═══ Text

IMO, it's this - Vampire and Werewolf are your classic "once-human monsters" games, Vampire especially. Humans are things to be feared and envied.
Changeling and Promethean, the younger games, have humanity as a thing to be aspired to. Changeling is about reclaiming your life after abuse. Promethean about becoming a person. The new World of Darkness tries hard to make the normal human being something other than a joke.
Mage is aligned entirely the other way - it's about people who have what all the other game lines envy or try to get but aren't satisfied. Humans that turn themselves into monsters chasing power. The anti-Changeling, if you will.
Everything's about that power. The Lie is the Gnostic vision of the world - the world of darkness we know is the proverbial shadows on the back of a cave, with the Supernal as the light and the Abyss as the thing casting the shadows, interposing itself and creating reality as we know it as a result.
And incidentally, Matthias? That's what the Abyss is - it's negatives. That isn't a calculator, it's the thing that makes a calculator shape when you shine the Aether behind it. Abyssal Intrusions are things like mathematics gone wrong, language gone wrong, false histories that kill and parasites that reverse your sense of pain so you become addicted to eating glass. They're *lies*. The Supernal is everything that Is, the Abyss is everything that Is Not and the World of Darkness the interface between the two.
Mages are obssessed with Truth, though they have a funny way of showing it. They've squinted out into the light and convinced themselves that it's better than staying in the cave. Never mind that the cave is neccessary for human life as we know it. Never mind that fire burns - the Supernal is True therefore it must be Right.
Mages give themselves magical identities - their Shadow Names - only partially out of a sense of self-preservation. It's not *that* big an effect on sympathetic magic, after all, not until you get (through Archmastery) close enough to touch the light and replace your real name with it entirely. It's a rejection of the world and recasting themselves as they want to be. Luminous beings we are, not this crude matter. Mages lose wisdom as they deny their responsibility to the world in favour of chasing Ascension or becoming wrapped up in their power. They cling to half-remembered bits and pieces of the Ur-Civilisation the Guardians of the Veil would like everyone to call "Atlantis" because it was closer to Truth, and those that don't like it as a myth substitute their own quests.

══════

Reproduce word for word the part of the passage about the World of Darkness games starting at "Changeling and Promethean, the" and ending at "if you will.". Work only from the passage about the World of Darkness games.

═══ Source data

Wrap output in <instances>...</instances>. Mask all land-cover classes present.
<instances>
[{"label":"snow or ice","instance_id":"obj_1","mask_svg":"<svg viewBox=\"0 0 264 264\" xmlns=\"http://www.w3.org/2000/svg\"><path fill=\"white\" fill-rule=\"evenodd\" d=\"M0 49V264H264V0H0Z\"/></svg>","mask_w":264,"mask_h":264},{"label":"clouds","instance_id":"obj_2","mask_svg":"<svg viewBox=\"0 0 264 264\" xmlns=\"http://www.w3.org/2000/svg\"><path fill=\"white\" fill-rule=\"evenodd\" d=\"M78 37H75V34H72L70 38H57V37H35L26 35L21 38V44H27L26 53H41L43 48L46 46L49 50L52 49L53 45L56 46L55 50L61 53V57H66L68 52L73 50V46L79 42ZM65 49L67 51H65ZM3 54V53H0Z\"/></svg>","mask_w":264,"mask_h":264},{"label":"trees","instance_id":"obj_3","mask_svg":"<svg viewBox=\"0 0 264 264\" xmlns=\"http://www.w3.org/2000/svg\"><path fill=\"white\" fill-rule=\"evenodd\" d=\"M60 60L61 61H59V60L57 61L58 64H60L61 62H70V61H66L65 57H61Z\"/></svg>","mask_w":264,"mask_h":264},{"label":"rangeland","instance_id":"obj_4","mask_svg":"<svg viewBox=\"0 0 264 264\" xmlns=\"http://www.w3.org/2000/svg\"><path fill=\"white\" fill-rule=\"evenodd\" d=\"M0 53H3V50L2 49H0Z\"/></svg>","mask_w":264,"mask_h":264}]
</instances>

══════

_Response to this exercise_.
Changeling and Promethean, the younger games, have humanity as a thing to be aspired to. Changeling is about reclaiming your life after abuse. Promethean about becoming a person. The new World of Darkness tries hard to make the normal human being something other than a joke.
Mage is aligned entirely the other way - it's about people who have what all the other game lines envy or try to get but aren't satisfied. Humans that turn themselves into monsters chasing power. The anti-Changeling, if you will.